Nos morros e campos do quartel do 14º Regimento de Infantaria, Fernando entrava em mais um dia de treinos.
Há alguns meses servia ao Exército.
O pai chefiava o grupo no qual ele e mais cinco rapazes estavam inscritos.
Todos tinham familiares nas Forças Armadas, mas aquele grupo se preparava para ingressar numa tropa especial que viajaria aos EUA dentro de alguns meses, com o objetivo de realizar outro tipo de treinamento.
Fernando Clemens, Glauco, Rômulo, Saraiva e Ximenes, respectivamente, soldados 41, 53, 58, 67 e 72, lutavam para ultrapassar a noite friorenta vestidos apenas de sunga.
Descalços, corriam pelos morros, observados pelo agora general Wellington Clemens, acompanhado nessa ocasião pelo capitão de Exército dos EUA, O’Higgins Leary, que seria dentro de alguns dias o comandante do grupo.
O norte-americano mostrava satisfação com o que via.
Em um português arrevesado disse ao general Clemens: “Eles são bons!

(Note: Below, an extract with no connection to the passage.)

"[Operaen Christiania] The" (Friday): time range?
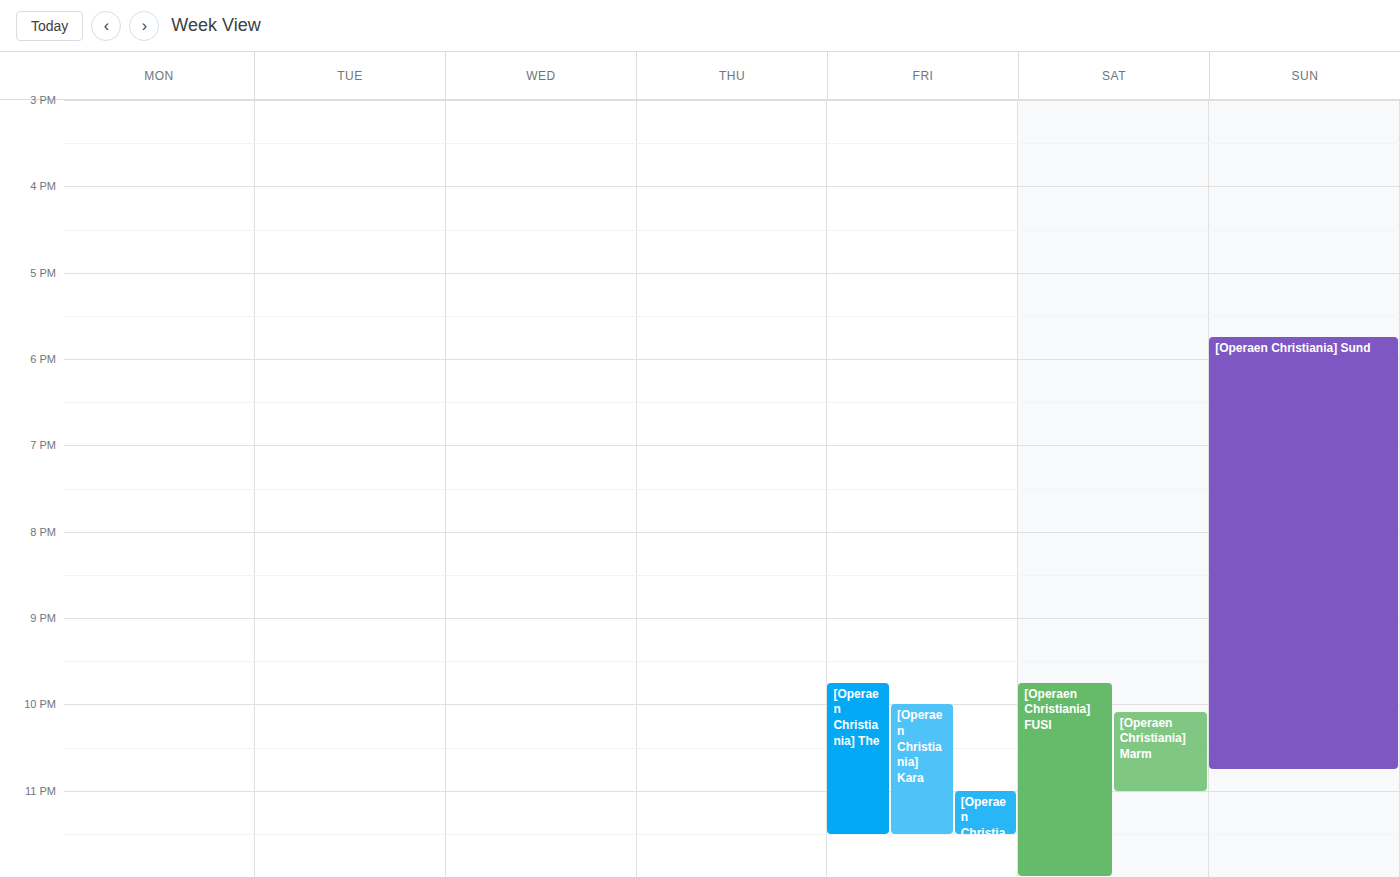
9:45 PM to 11:30 PM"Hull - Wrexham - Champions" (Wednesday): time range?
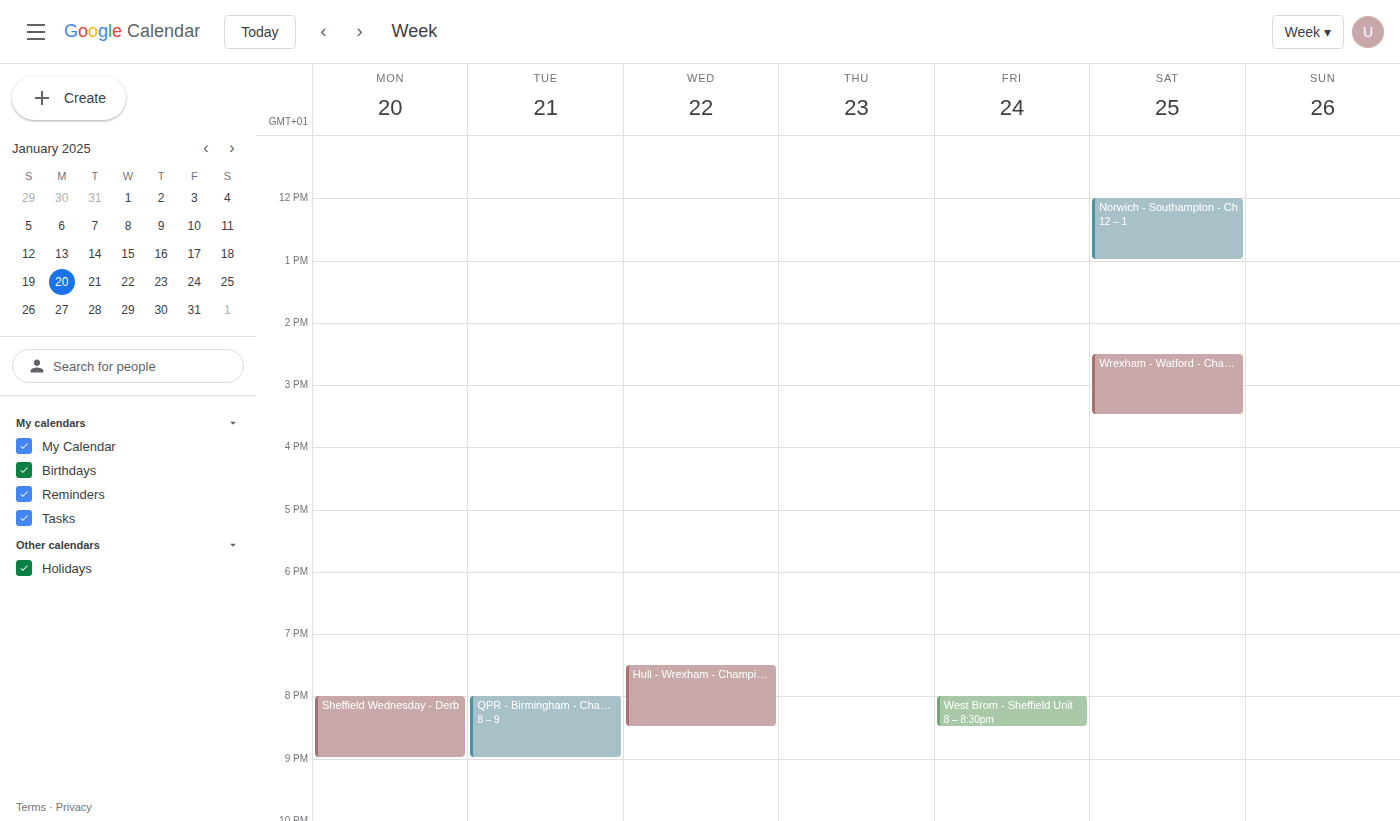
7:30 PM to 8:30 PM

O senhor soube treiná-los, general. E o seu filho é muito especial”.
O general mostrou satisfação com o elogio. “Desde pequeno ele vem sendo treinado para ser um exemplo de soldado, capitão”, exclamou.

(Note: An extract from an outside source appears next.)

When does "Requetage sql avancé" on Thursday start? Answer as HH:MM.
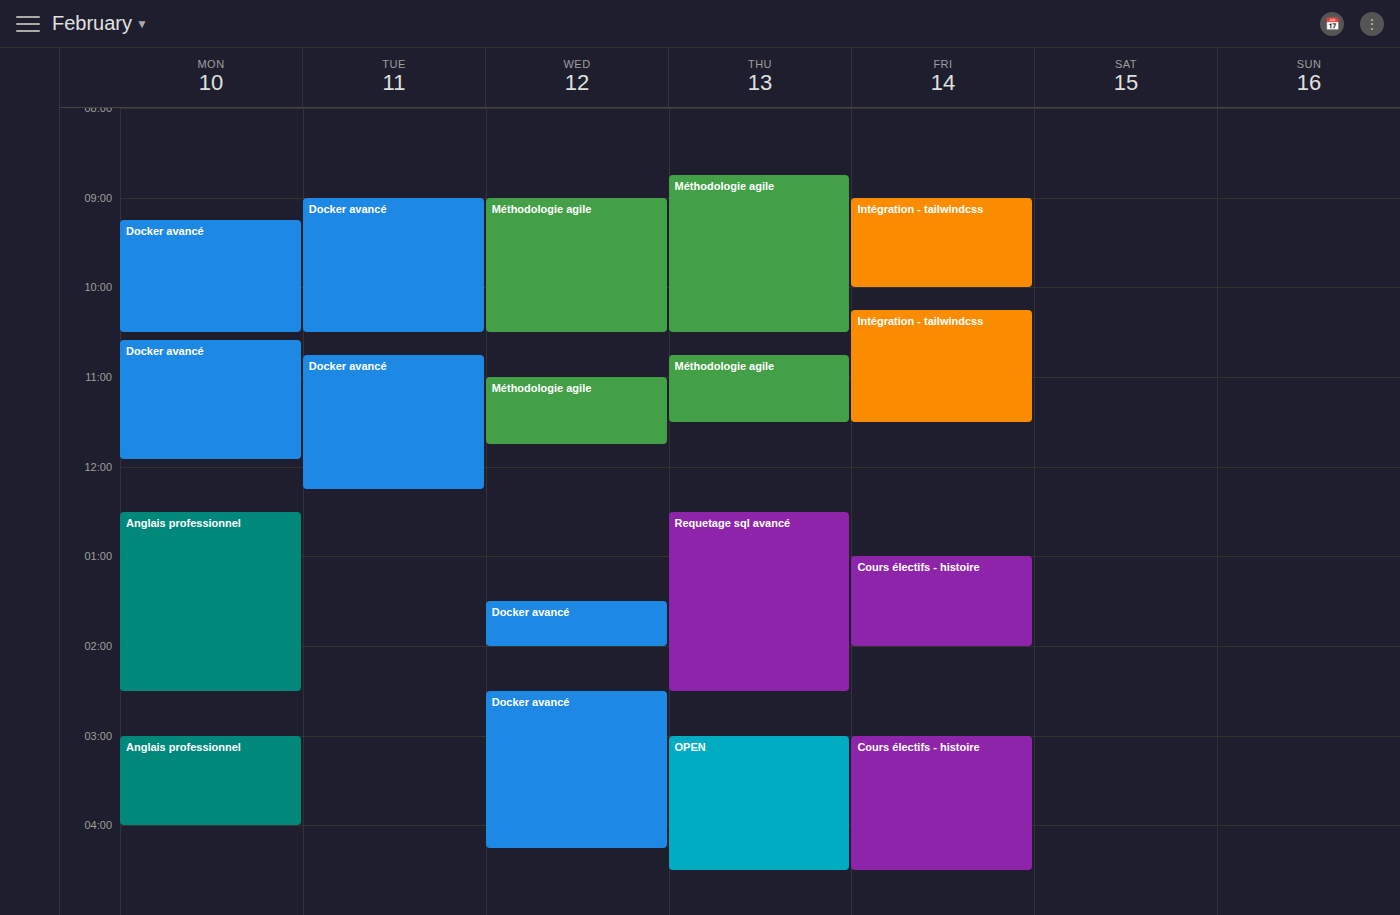
12:30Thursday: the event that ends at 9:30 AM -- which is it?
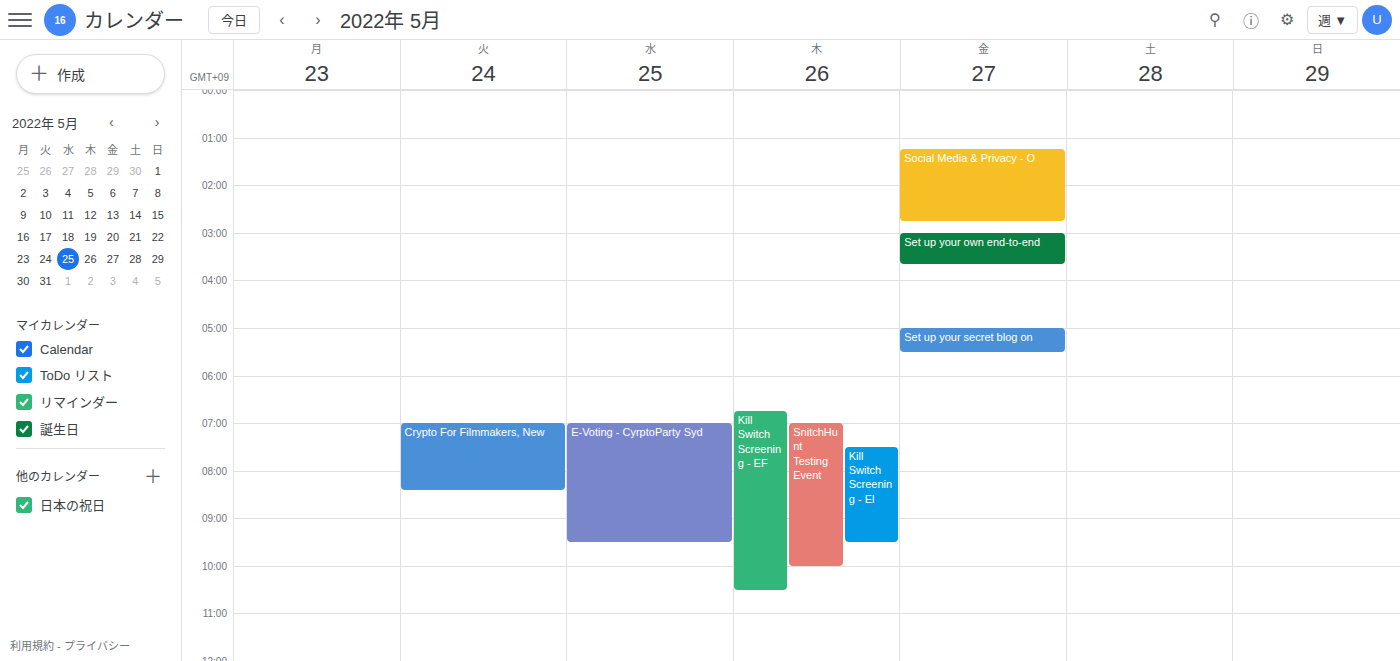
"Kill Switch Screening - El"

“Em nossa base eles terão muito trabalho para fazer. Vão aprender também a matar inimigos. Matar sem piedade. Espero que estejam preparados para isso”, redargüiu o ianque.
“Garanto que eles estarão preparados capitão. Bastante preparados”, anuiu o general.
O fim da madrugada encontrou os cinco rapazes com os pés cortados e os corpos dilacerados pelos espinhos do mato. Ainda assim não mostravam resquícios de que estivessem sentindo dores.
Ninguém reclamava. O general Wellington Clemens deu por encerrado o exercício às 5 da matina.
Após tomarem banho e vestirem a farda os recrutas retornaram ao pátio, ficando postados como sentinelas sem mover um músculo durante uma hora, um ao lado do outro. 
Ao fim desse período foram liberados para descanso.